Chen Zhen


 

"Chen Zhen"
Beaux Arts Magazine, Paris, Septembre 1992

Quoi de neuf dans la création artistique ?

Chaque mois, Beaux Arts présente un représentant de la génération montante.
Chen Zhen est né à Shangaï en 1955.
Il vit et travaille à Paris depuis 1986. Son travail a déjà été exposé cette année au Centre national d'art contemporain de Grenoble et à l'Espace des arts de Colomiers.

Le travail de Chen Zhen s'articule autour d'une réflexion centrée sur les rapports entre l'homme, les objets et la nature.
Il faut savoir que la culture chinoise ne ramène pas tout à l'homme, comme la nôtre, mais se base sur l'idée d'un primat de la nature, idée qui, selon Chen Zhen, explique bien des aspects de cette culture, y compris la survivance d'un régime qui sacrifie l'individu à la collectivité. La nature est ce qu'il y a de plus pur et de plus spirituel. Aussi ne s'étonnera-t-on pas de retrouver des éléments naturels dans chacune de ses pièces : eau, sable, bois, pierre, cendre, chacun assumant une fonction symbolique particulière.
Mais l'aspect le plus original de son travail réside peut-être dans sa conception de l'objet. l'artiste utilise des objets de consommation courante, des déchets, objets-cadavres qu'il recycle, non comme traces de la vie urbaine, à la façon des Nouveaux Réalistes, mais en leur conférant, par le biais du processus artistique, une nouvelle existence. Ayant accompli son cycle « terrestre », l'objet-cadavre est recueilli, isolé dans une vitrine, parfois même réargenté; dans tous les cas, il est traité comme un être. L'objet, dont le « dessin » est ainsi montré, est placé en situation de
« convivialité » avec les éléments naturels. Souvent, il est plongé dans l'eau, qui à la fois purifie, détruit et conserve, en état de « momification transparente ». Les rapports entre nature et objets sont parfois rendus explicites, comme dans l'installation présentée à Saint-Rémy, qui confronte le matériau originel (20 tonnes de bauxite) avec les objets en aluminium qui en sont issus. Loin d'être une banale démonstration, cette pièce nous confronte au mystère des métamorphoses dans lequel se trouve pris le système de fabrication industrielle lui-même. Celui-ci se trouve exalté d'être ainsi inclus dans les cycles cosmiques de vie et de mort.

________________________________________

## Consigne
Traduisez en anglais cette phrase de l'article sur Chen Zhen : « La nature est ce qu'il y a de plus pur et de plus spirituel. » Les entrées qui suivent forment un matériau distinct de l'article sur Chen Zhen.

________________________________________

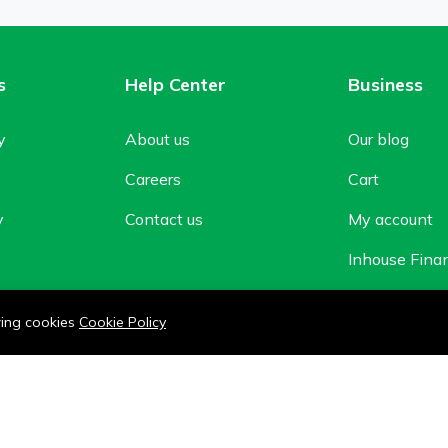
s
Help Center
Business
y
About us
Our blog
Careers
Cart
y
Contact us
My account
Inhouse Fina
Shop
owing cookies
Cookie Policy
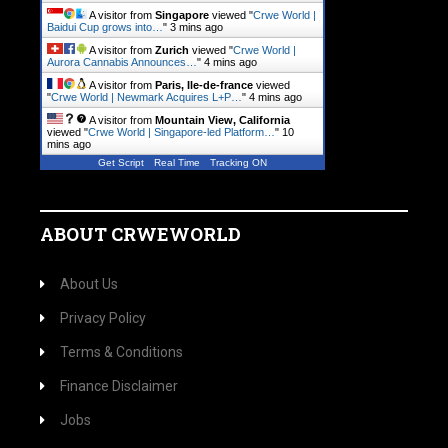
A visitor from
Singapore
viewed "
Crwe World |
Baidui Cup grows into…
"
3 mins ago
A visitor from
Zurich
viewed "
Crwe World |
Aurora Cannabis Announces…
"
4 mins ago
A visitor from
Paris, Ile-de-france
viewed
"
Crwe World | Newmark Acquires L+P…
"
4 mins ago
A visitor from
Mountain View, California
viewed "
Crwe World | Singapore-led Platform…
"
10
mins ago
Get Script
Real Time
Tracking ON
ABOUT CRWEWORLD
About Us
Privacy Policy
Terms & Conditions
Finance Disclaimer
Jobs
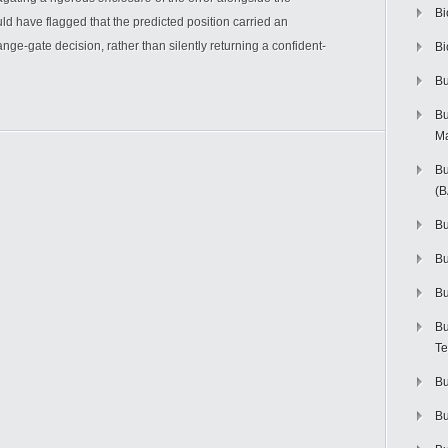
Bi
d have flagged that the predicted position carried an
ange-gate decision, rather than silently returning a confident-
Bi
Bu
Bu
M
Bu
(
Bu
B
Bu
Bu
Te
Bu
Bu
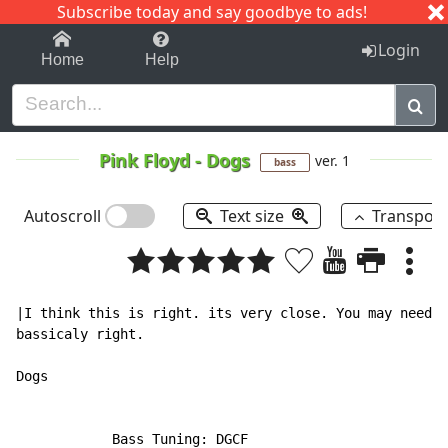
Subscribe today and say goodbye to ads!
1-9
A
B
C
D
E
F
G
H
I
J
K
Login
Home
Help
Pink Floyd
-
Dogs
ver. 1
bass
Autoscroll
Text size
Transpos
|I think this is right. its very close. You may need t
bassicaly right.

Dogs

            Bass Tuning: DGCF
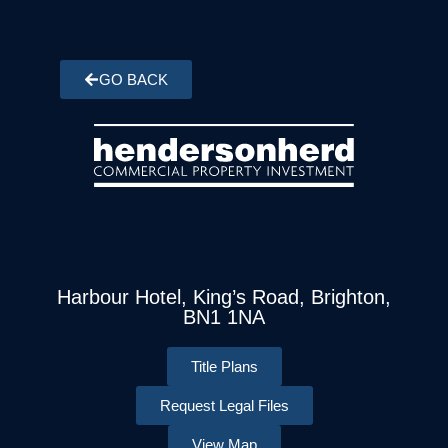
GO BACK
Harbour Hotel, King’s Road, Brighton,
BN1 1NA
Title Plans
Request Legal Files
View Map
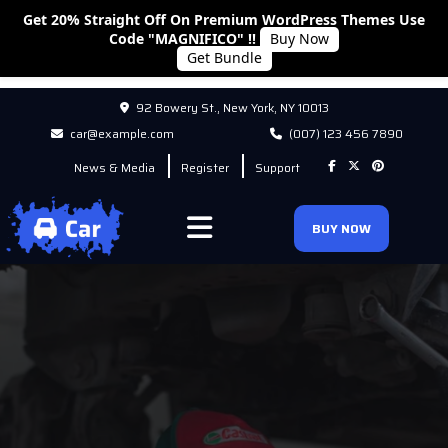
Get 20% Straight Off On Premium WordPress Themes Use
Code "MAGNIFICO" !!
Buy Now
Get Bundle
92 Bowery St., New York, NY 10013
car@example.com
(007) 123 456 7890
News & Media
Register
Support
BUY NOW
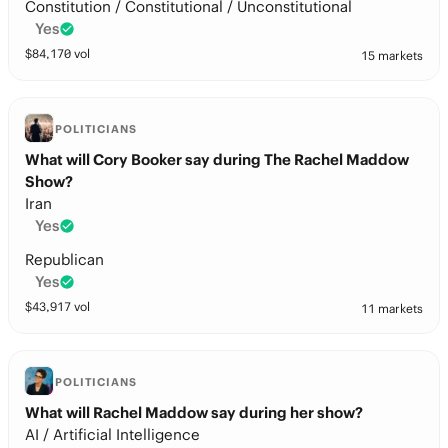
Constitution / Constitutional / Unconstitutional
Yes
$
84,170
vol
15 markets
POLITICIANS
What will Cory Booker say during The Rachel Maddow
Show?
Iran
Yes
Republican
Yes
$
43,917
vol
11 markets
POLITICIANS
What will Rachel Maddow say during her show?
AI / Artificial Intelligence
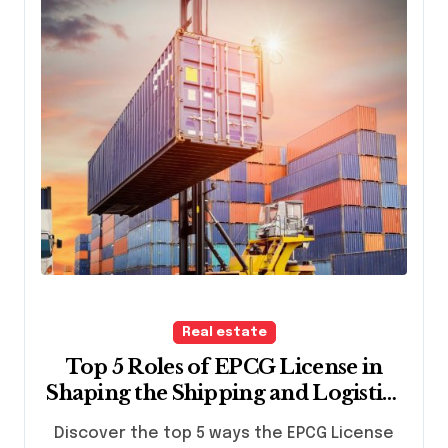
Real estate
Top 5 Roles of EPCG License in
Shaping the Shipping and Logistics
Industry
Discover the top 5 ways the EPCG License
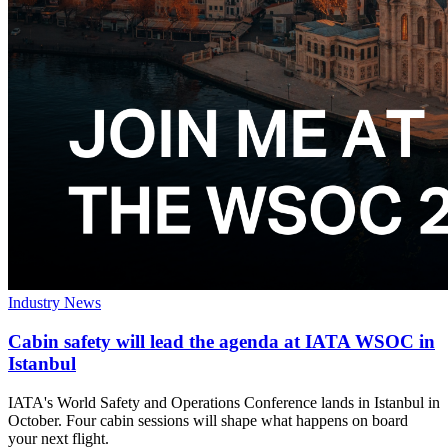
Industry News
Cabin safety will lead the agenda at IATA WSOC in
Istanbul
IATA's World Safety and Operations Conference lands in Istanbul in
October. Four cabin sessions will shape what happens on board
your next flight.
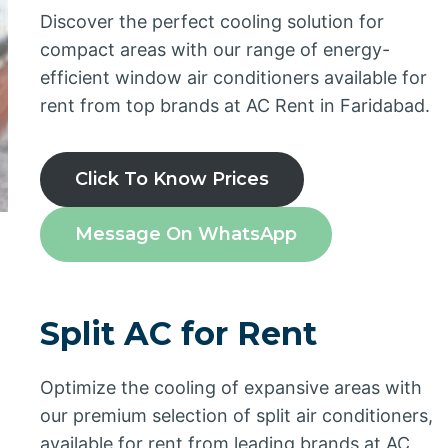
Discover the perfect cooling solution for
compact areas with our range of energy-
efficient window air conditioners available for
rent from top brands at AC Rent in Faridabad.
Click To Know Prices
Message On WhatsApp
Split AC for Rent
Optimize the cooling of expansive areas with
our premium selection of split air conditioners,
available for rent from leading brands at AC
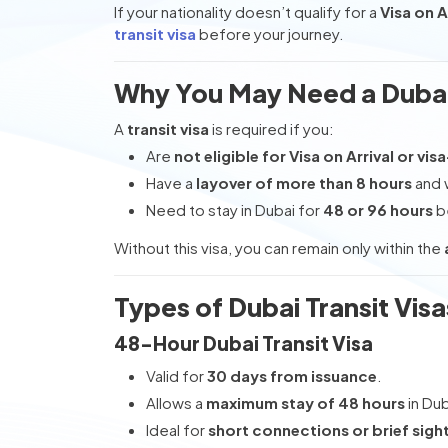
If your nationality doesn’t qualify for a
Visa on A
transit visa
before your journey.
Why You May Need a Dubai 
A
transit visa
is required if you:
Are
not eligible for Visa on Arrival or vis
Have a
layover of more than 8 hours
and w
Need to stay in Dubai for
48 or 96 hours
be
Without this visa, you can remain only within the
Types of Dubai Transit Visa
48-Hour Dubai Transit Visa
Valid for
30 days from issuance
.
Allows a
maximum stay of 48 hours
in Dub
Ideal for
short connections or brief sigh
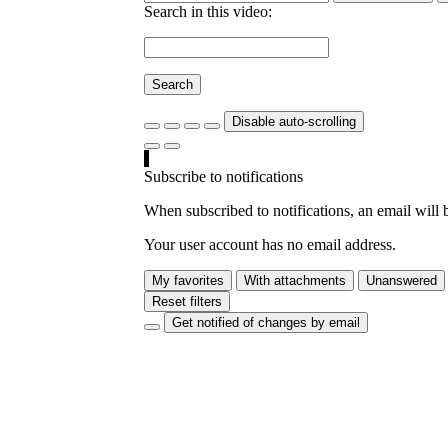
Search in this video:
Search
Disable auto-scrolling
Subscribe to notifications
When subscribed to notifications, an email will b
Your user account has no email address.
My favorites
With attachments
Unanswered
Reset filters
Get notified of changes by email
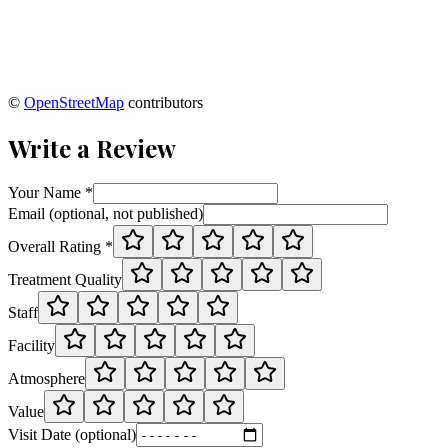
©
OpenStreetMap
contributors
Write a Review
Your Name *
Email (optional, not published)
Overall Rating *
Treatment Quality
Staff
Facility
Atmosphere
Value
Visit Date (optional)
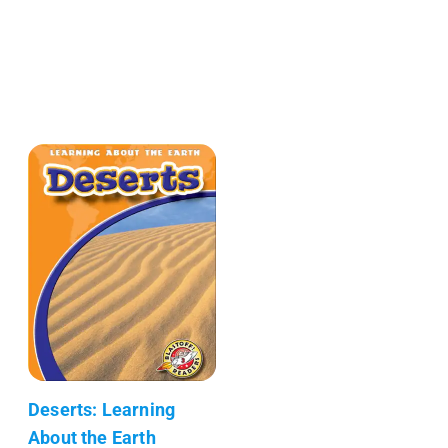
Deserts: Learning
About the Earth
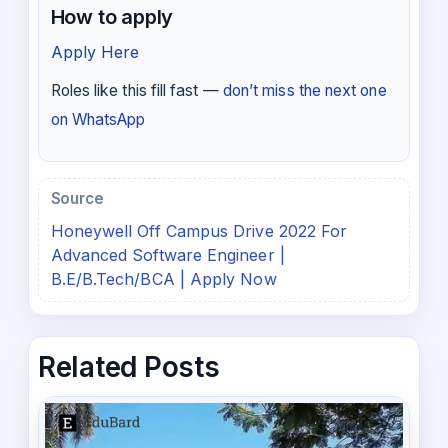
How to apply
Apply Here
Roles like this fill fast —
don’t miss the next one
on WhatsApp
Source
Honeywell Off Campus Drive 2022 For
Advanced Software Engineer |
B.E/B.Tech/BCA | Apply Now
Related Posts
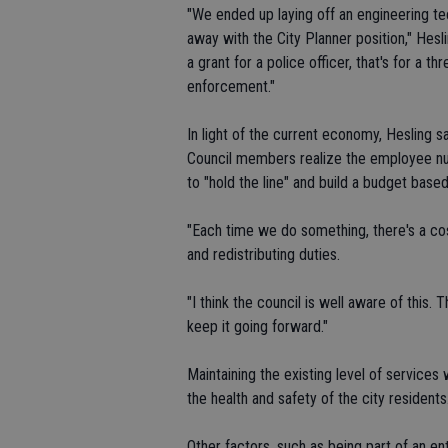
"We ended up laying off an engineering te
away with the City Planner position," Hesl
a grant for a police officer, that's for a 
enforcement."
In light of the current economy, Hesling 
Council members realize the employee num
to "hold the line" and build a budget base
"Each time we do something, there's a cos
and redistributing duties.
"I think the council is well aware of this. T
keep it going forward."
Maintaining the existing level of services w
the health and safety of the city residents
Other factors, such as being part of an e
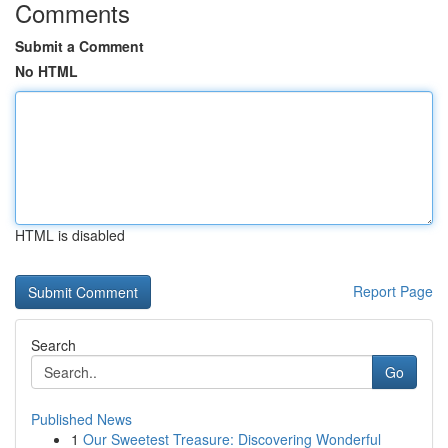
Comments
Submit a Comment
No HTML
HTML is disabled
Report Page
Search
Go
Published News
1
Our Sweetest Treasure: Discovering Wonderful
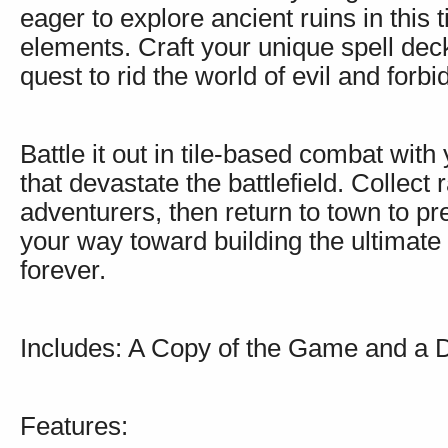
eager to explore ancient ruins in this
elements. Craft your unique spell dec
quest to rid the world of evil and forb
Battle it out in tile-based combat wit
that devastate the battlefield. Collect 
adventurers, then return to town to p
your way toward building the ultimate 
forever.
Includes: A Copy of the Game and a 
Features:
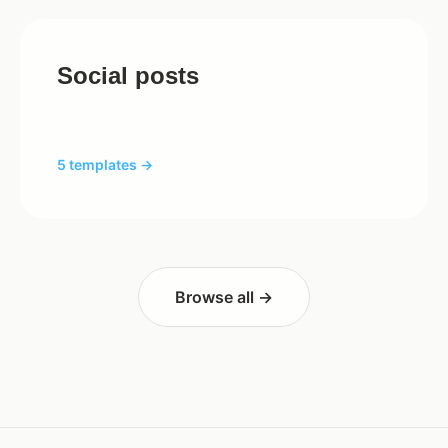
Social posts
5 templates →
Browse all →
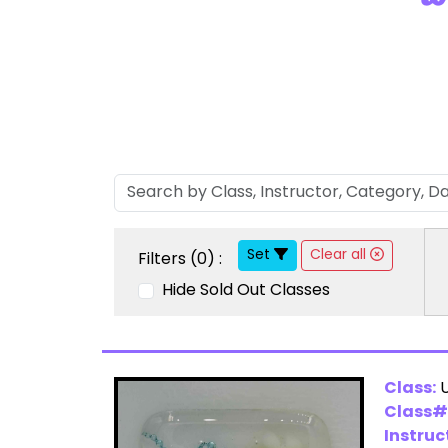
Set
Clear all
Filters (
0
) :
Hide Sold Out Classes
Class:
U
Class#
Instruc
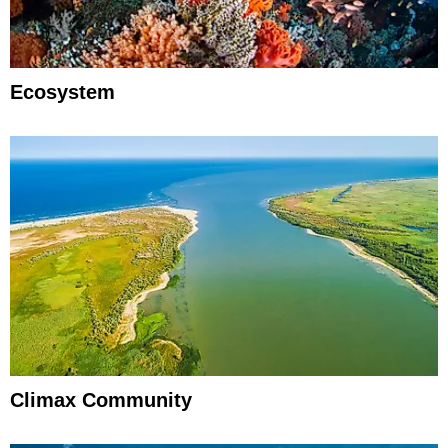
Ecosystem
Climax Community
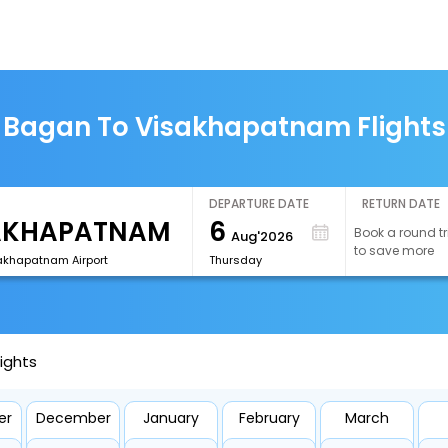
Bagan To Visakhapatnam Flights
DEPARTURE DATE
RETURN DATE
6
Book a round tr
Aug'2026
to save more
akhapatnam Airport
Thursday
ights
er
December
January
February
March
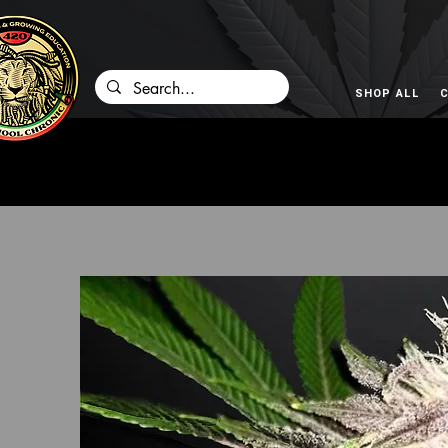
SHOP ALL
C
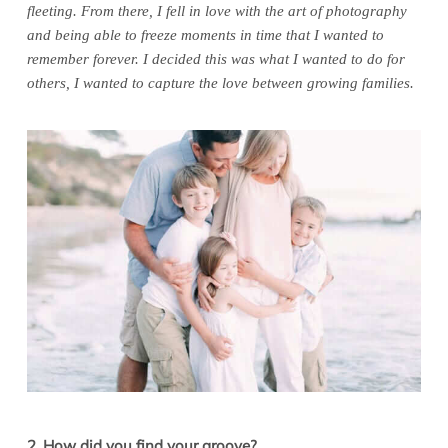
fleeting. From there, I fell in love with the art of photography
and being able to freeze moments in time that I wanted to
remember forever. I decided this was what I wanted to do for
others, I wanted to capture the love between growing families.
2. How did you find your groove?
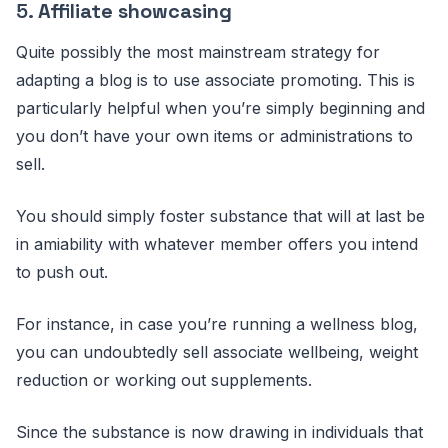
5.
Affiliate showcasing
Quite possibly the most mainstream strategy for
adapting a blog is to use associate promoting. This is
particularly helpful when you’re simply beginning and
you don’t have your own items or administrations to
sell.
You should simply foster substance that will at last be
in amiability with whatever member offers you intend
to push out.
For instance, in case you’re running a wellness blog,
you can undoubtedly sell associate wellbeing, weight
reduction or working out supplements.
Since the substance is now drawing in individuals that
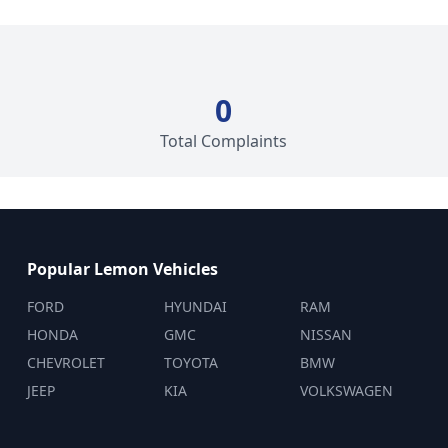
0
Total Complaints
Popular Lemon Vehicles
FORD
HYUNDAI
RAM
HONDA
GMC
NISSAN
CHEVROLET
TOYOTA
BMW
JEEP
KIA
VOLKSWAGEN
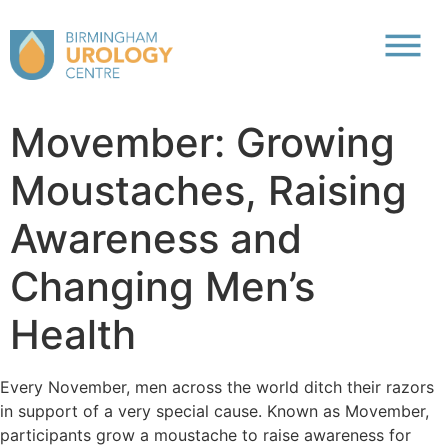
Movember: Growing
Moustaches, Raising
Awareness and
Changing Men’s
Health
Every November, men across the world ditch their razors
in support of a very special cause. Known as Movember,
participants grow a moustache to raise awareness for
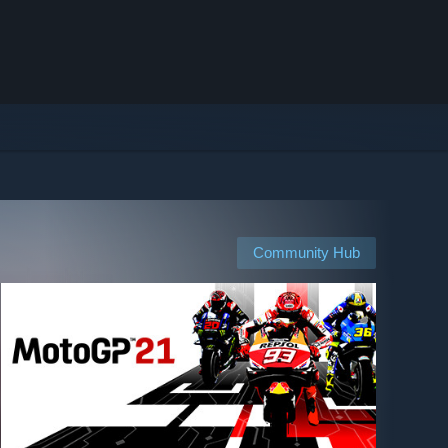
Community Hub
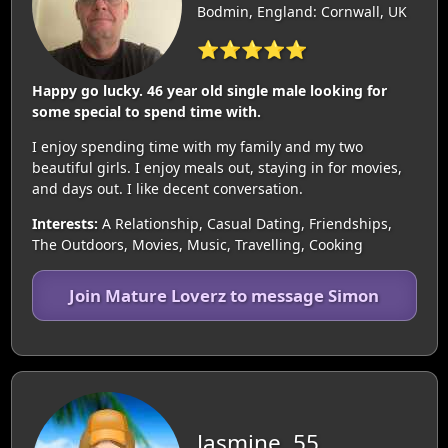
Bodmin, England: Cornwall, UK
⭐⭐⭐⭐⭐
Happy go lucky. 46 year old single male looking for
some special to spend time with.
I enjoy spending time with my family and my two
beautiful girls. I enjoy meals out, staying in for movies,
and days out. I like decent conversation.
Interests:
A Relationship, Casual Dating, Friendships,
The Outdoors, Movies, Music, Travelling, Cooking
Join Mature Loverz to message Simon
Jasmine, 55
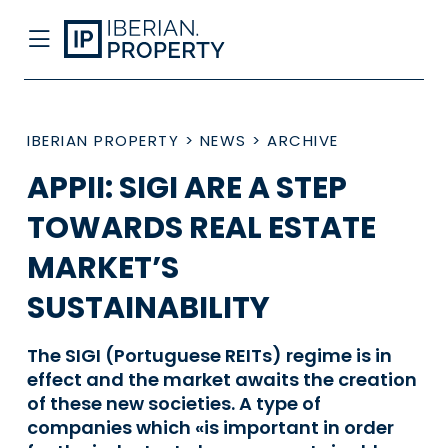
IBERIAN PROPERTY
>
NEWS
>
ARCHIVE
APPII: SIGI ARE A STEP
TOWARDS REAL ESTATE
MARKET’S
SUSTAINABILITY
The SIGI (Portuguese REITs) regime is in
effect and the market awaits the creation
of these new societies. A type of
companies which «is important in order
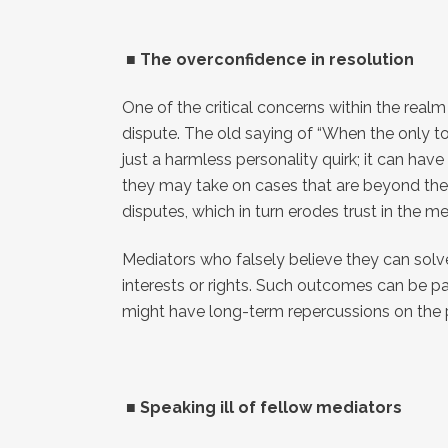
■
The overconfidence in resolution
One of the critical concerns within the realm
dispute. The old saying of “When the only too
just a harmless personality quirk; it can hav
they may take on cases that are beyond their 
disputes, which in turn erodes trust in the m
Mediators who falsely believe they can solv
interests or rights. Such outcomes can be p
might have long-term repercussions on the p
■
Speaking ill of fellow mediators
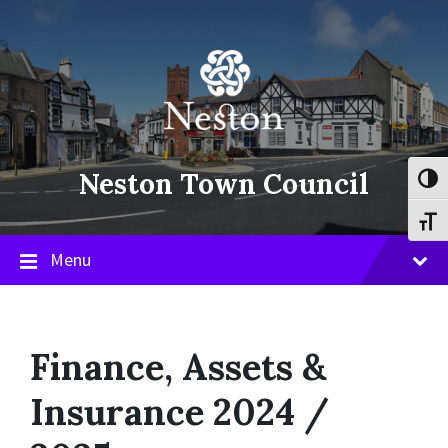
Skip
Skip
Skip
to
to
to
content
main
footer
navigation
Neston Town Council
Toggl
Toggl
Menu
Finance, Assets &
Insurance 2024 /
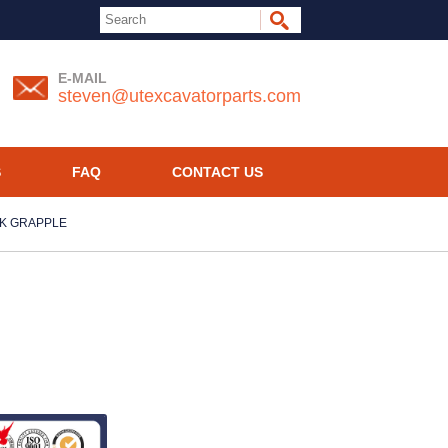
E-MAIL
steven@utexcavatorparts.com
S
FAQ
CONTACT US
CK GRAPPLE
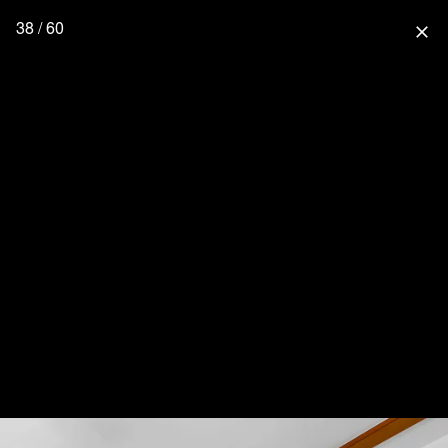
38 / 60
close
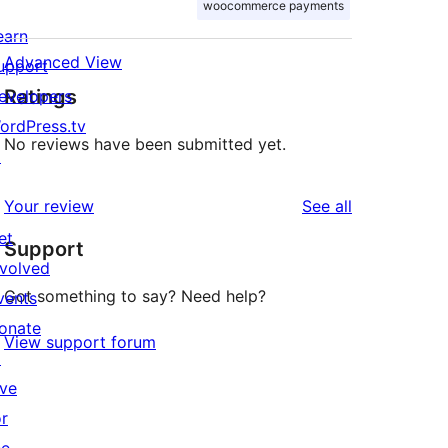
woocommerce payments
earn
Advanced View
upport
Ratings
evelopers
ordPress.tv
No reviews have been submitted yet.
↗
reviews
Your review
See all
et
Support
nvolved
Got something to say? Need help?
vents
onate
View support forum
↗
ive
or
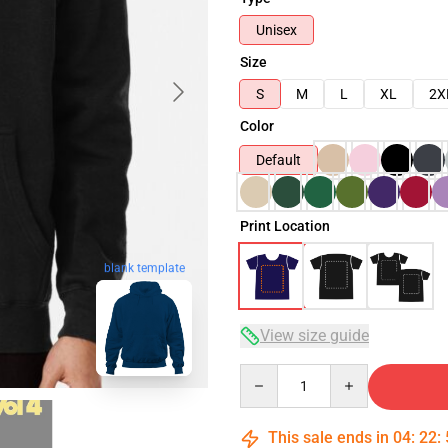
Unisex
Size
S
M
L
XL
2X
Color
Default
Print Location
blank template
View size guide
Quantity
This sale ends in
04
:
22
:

________________________________________

## Réponse
Nature is what is purest and most spiritual.